An aboriginal advocacy agency in Winnipeg's shell-shocked North End has come up with a plan to ensure a Halloween celebration can happen this year for area children.
On Sunday, the Indian and Métis Friendship Centre will hold a one-stop shop for trick-or-treating, because many parents are too frightened to let their children roam from door to door.
Saturday night will mark one week since the area was rocked by three shootings in a 35-minute span, prompting a massive police presence as they continue to search for a suspect or suspects.
Two men were shot and killed in the spree. A 13-year-old girl was also shot and seriously injured. The shootings took place just blocks apart on Stella Walk, Dufferin Avenue and Boyd Avenue.
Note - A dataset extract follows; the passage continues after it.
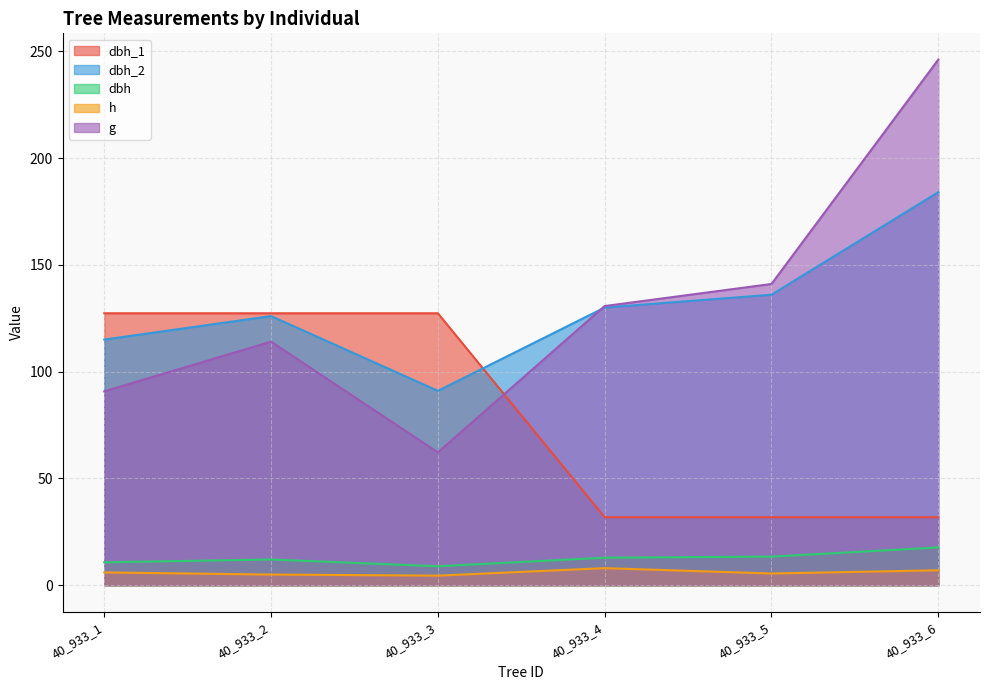

At which category does the chart reach its minimum across all series?

40_933_3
'Any community, if they had three shootings … I think they would think about wanting to keep their kids safe.'—Nancy Flett
Police initially responded to the crimes by taking the unprecedented step of warning people in the area not to answer their doors to strangers while they established control of the crime scenes.
They have since flooded the area with officers and set up a mobile command centre.
The friendship centre on Robinson Street is not far from where the first of the fatal shootings took place.
Programming director Nancy Flett told CBC News many parents remain too worried to let their kids have a traditional door-to-door Halloween, so a plan was hatched to open the centre's doors to let the costumed kids have fun safely.
"It's very hard to just come out and say you want to come out and cancel Halloween," Flett said. "They still get to wear their costume when they come here to the centre, so it's a good thing.
"Any community, if they had three shootings… I think they would think about wanting to keep their kids safe," Flett added.
The centre is asking the public for help collecting candy for kids who attend. Candies or treats can be dropped off at 45 Robinson St. over the next few days.